Police raided the Madrid offices of Spain’s Authors and Publishers Society (SGAE) on Tuesday, an operation that heralds another chapter in the continuing corruption saga of the beleaguered yet powerful copyright collection organization. Eighteen people have reportedly been detained.
Officers from the Specialized and Violent Delinquency Unit of the national police searched the SGAE headquarters as part of an investigation aimed at various members of SGAE and employees of several television stations. According to a written communication from Spain’s national police force quoted in El Pais and other newspapers in Spain, the agents were searching for documentation related to "the creation of low quality music and the registration of false arrangements of musical works which are in the public domain." According to the police, after the music goes through that laundering process, it is registered in the name of "front men" and publishing companies.
"The purpose is to broadcast it on late night programs on various television stations in the early hours of the morning, generating intellectual property royalties," the police statement said. No one answered the phone at the SGAE offices on Tuesday when Billboard attempted to contact representatives of the organization.
Police said the accused "counted on people at the heart of the television stations, who, acting as intermediaries, would favor the broadcast [of the tracks in question] on the channels that they work for, in exchange for determined percentages of the rights earned in some cases, as well as a financial reward for their labor."
At the same time, the tracks are registered to publishers owned by the television stations themselves, according to El Pais, which puts them in the position of paying royalties to SGAE for playing the music, but also earning 50 percent of the royalties on the same tracks. A former SGAE executive and a former board member of the rights society told the newspaper that some "composers" who are credited as authors on the tracks are not even musicians, yet they take a five to 25 percent cut of the royalties.
This practice, known in the hallways of SGAE as “la rueda” (the wheel), has been the subject of “never-ending internal wars,” according to El Pais, which reported that a small group of SGAE members have engaged in the activity for years with gains of millions of euros, surpassing even Spanish music stars in royalty earnings.

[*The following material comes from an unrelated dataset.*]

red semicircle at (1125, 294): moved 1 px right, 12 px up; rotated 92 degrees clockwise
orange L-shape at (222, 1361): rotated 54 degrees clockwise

SGAE made headlines in 2011 when its headquarters and 16 other related locations, including private homes, were raided in an investigation into misappropriation of funds. Longtime SGAE Board of Directors President Teddy Bautista and eight others were detained in the investigation that was dubbed “Operation SAGA;” he resigned from his post shortly after the scandal broke. Pedro Farré, the rights organization’s former head of corporate relations, was sentenced to 30 months in prison. On the eve of his release, he has published a book about his experiences at SGAE in which he reveals rampant misbehavior, including regular visits to brothels that were charged as expenses on SGAE credit cards, and broaches the question of why is he the only senior official of the organization to have been jailed.
Batista’s successor, Antón Reixa, was forced out after he started a campaign against practices like “the wheel.” The next SGAE president, Jose Luis Acosta, resigned in 2016 after less than three years. The entity’s current president, musician and composer José Miguel Fernández Sastrón, was voted into the post in April 2016.